I tested in Windows 10.0.10586.
msg270038 - (view) Author: Steve Dower (steve.dower) * (Python committer) Date: 2016-07-09 12:59
Try removing the handler completely and see what the default behavior is.

Otherwise, I'll do some research and figure out the right one.
msg270040 - (view) Author: Adam Bartoš (Drekin) * Date: 2016-07-09 13:04
Without a handler the drop feature is disabled.
msg270042 - (view) Author: Steve Dower (steve.dower) * (Python committer) Date: 2016-07-09 13:50
Okay thanks. I'll see if I can track down the right one on Monday.
msg270050 - (view) Author: Steve Dower (steve.dower) * (Python committer) Date: 2016-07-09 16:09
Got some digging done today and it looks like we're probably best to write our own drop handler. It can probably be embedded into the py.exe launcher, which will keep all the registration in the one file.

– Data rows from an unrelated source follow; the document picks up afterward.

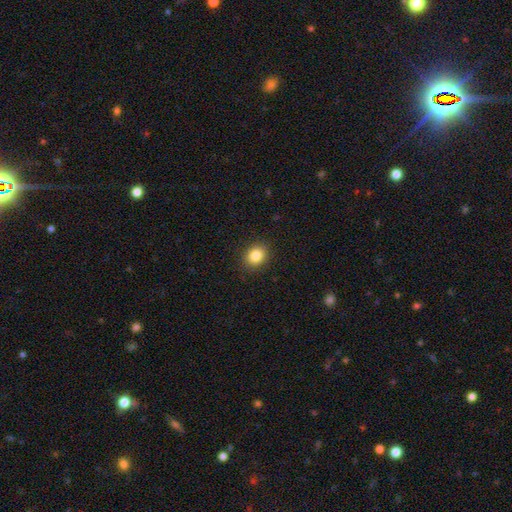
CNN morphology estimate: Overall: smooth (85%). How rounded: round (54%; in between 45%). Merging: none (89%).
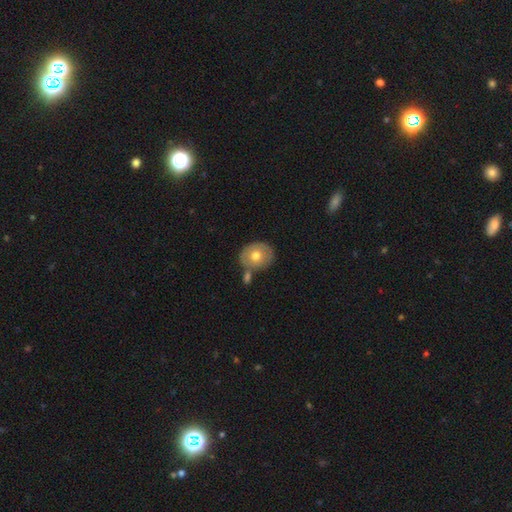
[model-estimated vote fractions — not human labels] This appears to be a smooth galaxy with no disk features (64%) that is round (64%). Merging: none (57%).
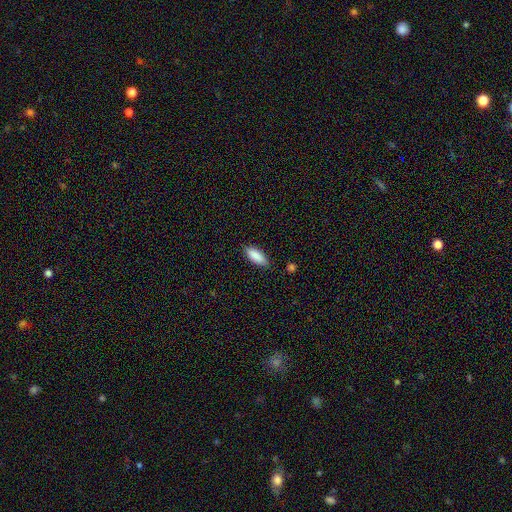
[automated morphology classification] type=smooth (88%); roundness=in between (80%); merging=none (83%).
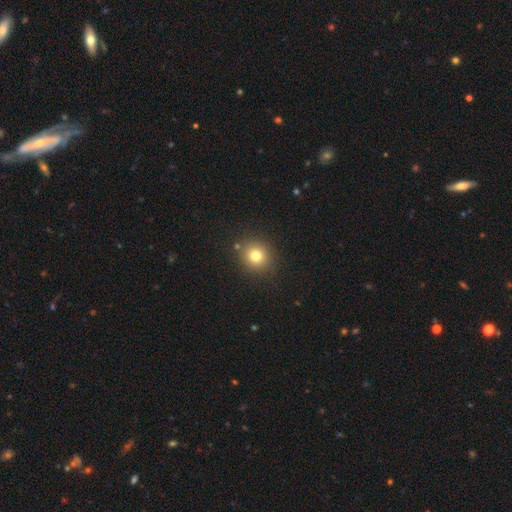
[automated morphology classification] Q: Smooth or featured?
A: smooth (78%); runner-up: star or artifact (13%)
Q: How rounded?
A: round (86%); runner-up: in between (14%)
Q: Merging?
A: none (86%); runner-up: minor disturbance (8%)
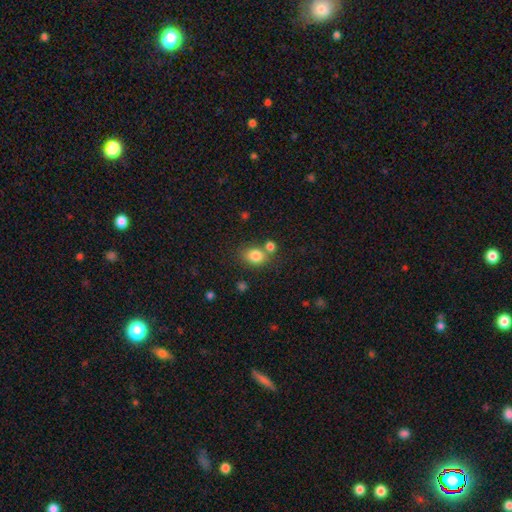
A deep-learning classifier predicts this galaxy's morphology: smooth 82%, star or artifact 11%, featured or disk 7%. Down the decision tree: how rounded — in between (52%); merging — none (59%).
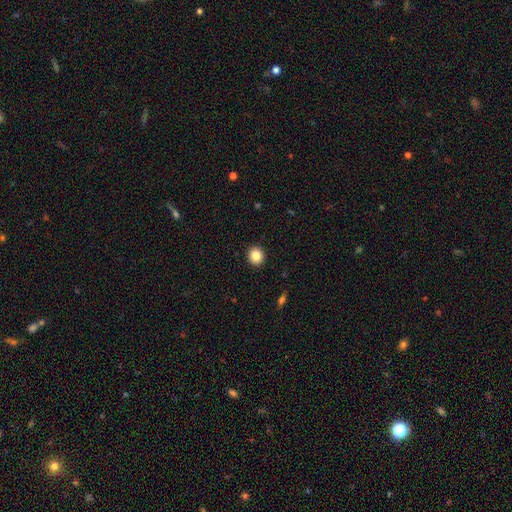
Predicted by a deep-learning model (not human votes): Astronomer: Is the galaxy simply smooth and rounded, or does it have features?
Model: smooth — 85%.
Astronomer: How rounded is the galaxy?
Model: round — 85%.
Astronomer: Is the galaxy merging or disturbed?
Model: none — 92%.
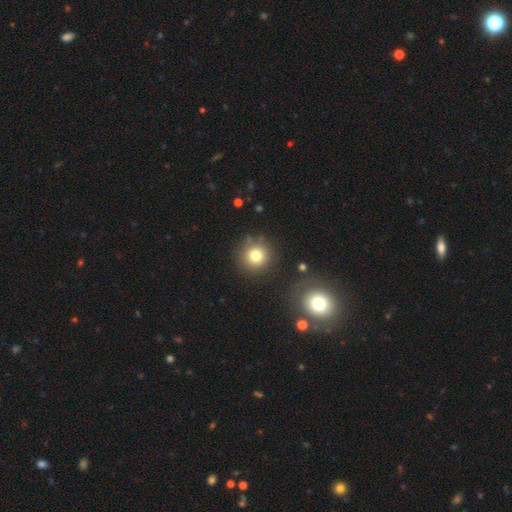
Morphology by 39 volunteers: Smooth or featured: smooth — 82% (featured or disk — 10%)
How rounded: round — 97% (in between — 3%)
Merging: none — 75% (minor disturbance — 14%)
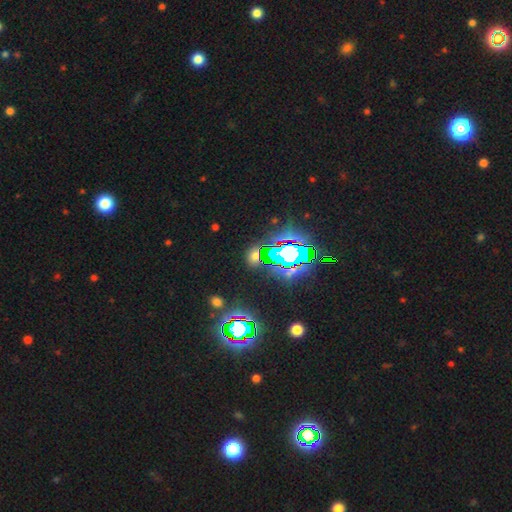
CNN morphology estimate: Overall: star or artifact (68%).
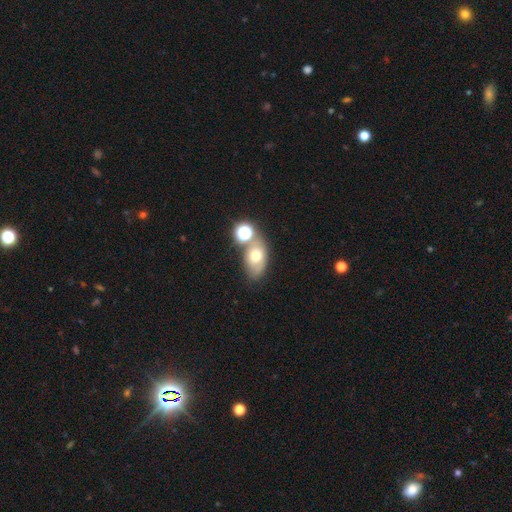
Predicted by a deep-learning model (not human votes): This is possibly a smooth galaxy (60%). How rounded: likely in between (79%). Merging: possibly none (54%).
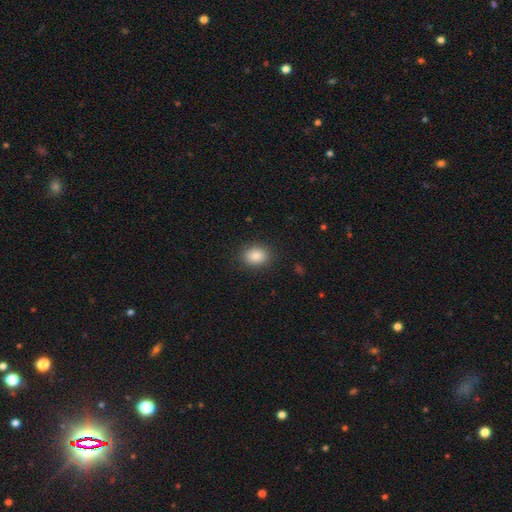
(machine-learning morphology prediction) smooth 86%, star or artifact 9%, featured or disk 5%. Down the decision tree: how rounded — in between (54%); merging — none (87%).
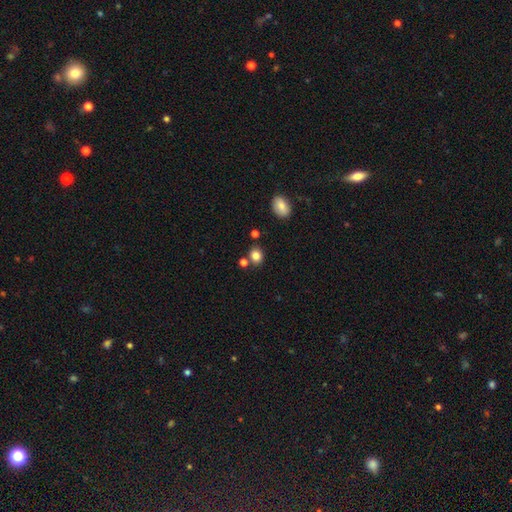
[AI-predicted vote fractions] smooth 83%, star or artifact 11%, featured or disk 5%. Down the decision tree: how rounded — round (65%); merging — none (74%).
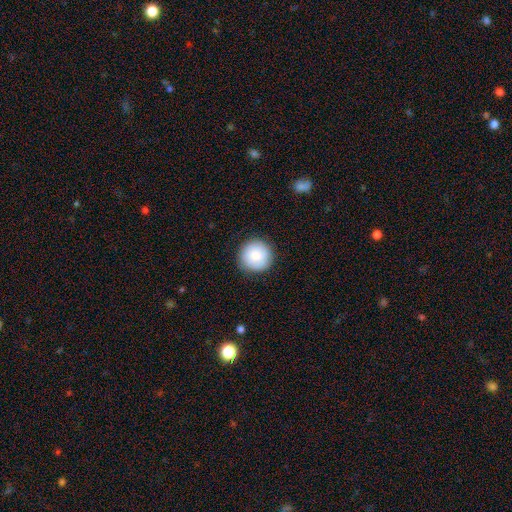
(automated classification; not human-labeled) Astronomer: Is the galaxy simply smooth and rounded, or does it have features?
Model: smooth — 82%.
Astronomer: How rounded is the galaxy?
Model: round — 95%.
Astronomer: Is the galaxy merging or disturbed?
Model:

At worst, we should switch to {86C86720-42A0-1069-A2E8-08002B30309D} (same as EXE files - converts long/Unicode paths to short filenames).
msg270138 - (view) Author: Eryk Sun (eryksun) * (Python triager) Date: 2016-07-10 22:38
The WSH drop handler was added to resolve issue 1656675. It was chosen because it supports long filenames. OTOH, the EXE drop handler probably uses short filenames because the command line is limited to 32,768 characters. (Actually, it only uses the short name for a path element if it's longer than 12 characters or contains whitespace, which was why my example still had non-ASCII "Ā" in the filename.)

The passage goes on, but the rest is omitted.